→ **RECORDS PROVIDED**:
★ ★ ★ ★ ★

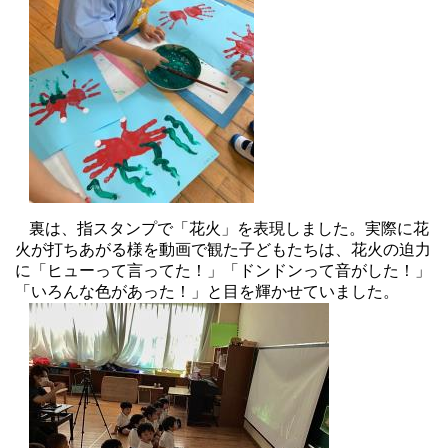
裏は、指スタンプで「花火」を表現しました。実際に花
火が打ちあがる様を動画で観た子どもたちは、花火の迫力
に「ヒューって言ってた！」「ドンドンって音がした！」
「いろんな色があった！」と目を輝かせていました。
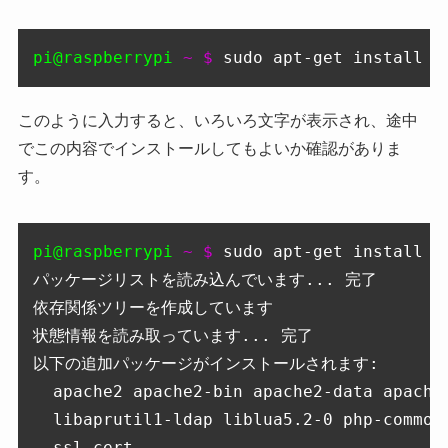
pi@raspberrypi
 ~ $ 
sudo apt-get install p
このように入力すると、いろいろ文字が表示され、途中
でこの内容でインストールしてもよいか確認がありま
す。
pi@raspberrypi
 ~ $ 
sudo apt-get install ph
パッケージリストを読み込んでいます... 完了

依存関係ツリーを作成しています                

状態情報を読み取っています... 完了

以下の追加パッケージがインストールされます:

  apache2 apache2-bin apache2-data apache
  libaprutil1-ldap liblua5.2-0 php-common
  ssl-cert
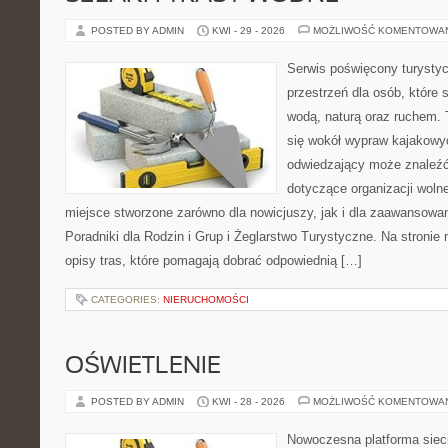
POSTED BY ADMIN
KWI - 29 - 2026
MOŻLIWOŚĆ KOMENTOWA
Serwis poświęcony turystyc
przestrzeń dla osób, które s
wodą, naturą oraz ruchem. 
się wokół wypraw kajakowy
odwiedzający może znaleźć
dotyczące organizacji woln
miejsce stworzone zarówno dla nowicjuszy, jak i dla zaawansowa
Poradniki dla Rodzin i Grup i Żeglarstwo Turystyczne. Na stroni
opisy tras, które pomagają dobrać odpowiednią […]
CATEGORIES:
NIERUCHOMOŚCI
OŚWIETLENIE
POSTED BY ADMIN
KWI - 28 - 2026
MOŻLIWOŚĆ KOMENTOWA
Nowoczesna platforma sie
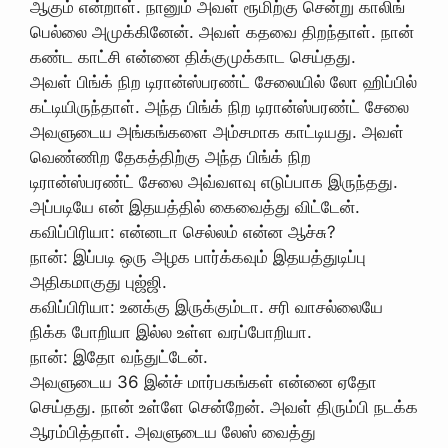
ஆகும் என்றாள். நானும் அவள் ரூமிற்கு சென்று காலிங்
பெல்லை அமுக்கினேன். அவள் கதவை திறந்தாள். நான்
கண்ட காட்சி என்னை திக்குமுக்காட செய்தது.
அவள் பிங்க் நிற டிரான்ஸ்பரண்ட் சேலையில் லோ ஹிப்பில்
கட்டியிருந்தாள். அந்த பிங்க் நிற டிரான்ஸ்பரண்ட் சேலை
அவளுடைய அங்கங்களை அம்சமாக காட்டியது. அவள்
வெண்ணிற தேகத்திற்கு அந்த பிங்க் நிற
டிரான்ஸ்பரண்ட் சேலை அவ்வளவு எடுப்பாக இருந்தது.
அப்படியே என் இதயத்தில் கைவைத்து விட்டேன்.
கவிப்பிரியா: என்னடா செல்லம் என்ன ஆச்சு?
நான்: இப்படி ஒரு அழக பார்க்கவும் இதயத்துடிப்பு
அதிகமாகுது புஜ்ஜி.
கவிப்பிரியா: உனக்கு இருக்கும்டா. சரி வாசல்லையே
நிக்க போறியா இல்ல உள்ள வரப்போறியா.
நான்: இதோ வந்துட்டேன்.
அவளுடைய 36 இன்ச் மார்பகங்கள் என்னை ஏதோ
செய்தது. நான் உள்ளே சென்றேன். அவள் திரும்பி நடக்க
ஆரம்பித்தாள். அவளுடைய லேஸ் வைத்து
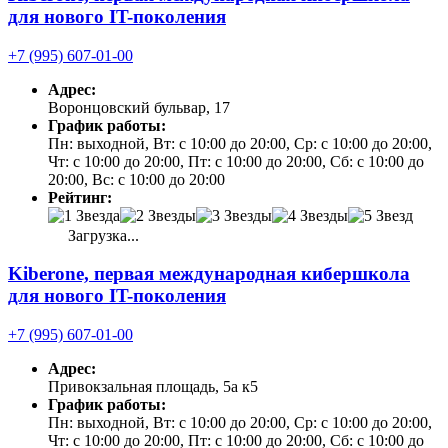
для нового IT-поколения
+7 (995) 607-01-00
Адрес:
Воронцовский бульвар, 17
График работы:
Пн: выходной, Вт: с 10:00 до 20:00, Ср: с 10:00 до 20:00,
Чт: с 10:00 до 20:00, Пт: с 10:00 до 20:00, Сб: с 10:00 до
20:00, Вс: с 10:00 до 20:00
Рейтинг:
Загрузка...
Kiberone, первая международная кибершкола
для нового IT-поколения
+7 (995) 607-01-00
Адрес:
Привокзальная площадь, 5а к5
График работы:
Пн: выходной, Вт: с 10:00 до 20:00, Ср: с 10:00 до 20:00,
Чт: с 10:00 до 20:00, Пт: с 10:00 до 20:00, Сб: с 10:00 до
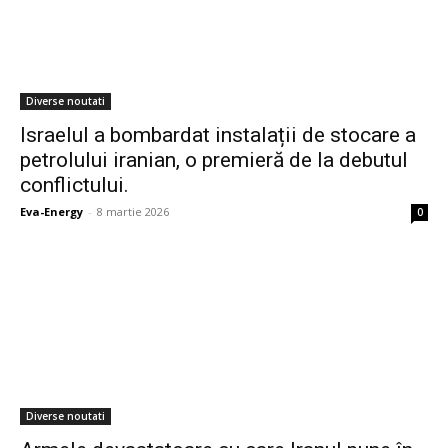
Diverse noutati
Israelul a bombardat instalații de stocare a
petrolului iranian, o premieră de la debutul
conflictului.
Eva-Energy
-
8 martie 2026
0
Diverse noutati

★ ★ ★ ★ ★

→ **INSTRUCTION**: The answer is the lines above from the one with "OŚWIETLENIE" to the one with "petrolului iranian, o premieră de la debutul", set down exactly, with no pictures.

→ **RESPONSE BOX**:
OŚWIETLENIE
POSTED BY ADMIN
KWI - 28 - 2026
MOŻLIWOŚĆ KOMENTOWA
Nowoczesna platforma sie
ஆகும் என்றாள். நானும் அவள் ரூமிற்கு சென்று காலிங்
பெல்லை அமுக்கினேன். அவள் கதவை திறந்தாள். நான்
கண்ட காட்சி என்னை திக்குமுக்காட செய்தது.
அவள் பிங்க் நிற டிரான்ஸ்பரண்ட் சேலையில் லோ ஹிப்பில்
கட்டியிருந்தாள். அந்த பிங்க் நிற டிரான்ஸ்பரண்ட் சேலை
அவளுடைய அங்கங்களை அம்சமாக காட்டியது. அவள்
வெண்ணிற தேகத்திற்கு அந்த பிங்க் நிற
டிரான்ஸ்பரண்ட் சேலை அவ்வளவு எடுப்பாக இருந்தது.
அப்படியே என் இதயத்தில் கைவைத்து விட்டேன்.
கவிப்பிரியா: என்னடா செல்லம் என்ன ஆச்சு?
நான்: இப்படி ஒரு அழக பார்க்கவும் இதயத்துடிப்பு
அதிகமாகுது புஜ்ஜி.
கவிப்பிரியா: உனக்கு இருக்கும்டா. சரி வாசல்லையே
நிக்க போறியா இல்ல உள்ள வரப்போறியா.
நான்: இதோ வந்துட்டேன்.
அவளுடைய 36 இன்ச் மார்பகங்கள் என்னை ஏதோ
செய்தது. நான் உள்ளே சென்றேன். அவள் திரும்பி நடக்க
ஆரம்பித்தாள். அவளுடைய லேஸ் வைத்து
для нового IT-поколения
+7 (995) 607-01-00
Адрес:
Воронцовский бульвар, 17
График работы:
Пн: выходной, Вт: с 10:00 до 20:00, Ср: с 10:00 до 20:00,
Чт: с 10:00 до 20:00, Пт: с 10:00 до 20:00, Сб: с 10:00 до
20:00, Вс: с 10:00 до 20:00
Рейтинг:
Загрузка...
Kiberone, первая международная кибершкола
для нового IT-поколения
+7 (995) 607-01-00
Адрес:
Привокзальная площадь, 5а к5
График работы:
Пн: выходной, Вт: с 10:00 до 20:00, Ср: с 10:00 до 20:00,
Чт: с 10:00 до 20:00, Пт: с 10:00 до 20:00, Сб: с 10:00 до
Diverse noutati
Israelul a bombardat instalații de stocare a
petrolului iranian, o premieră de la debutul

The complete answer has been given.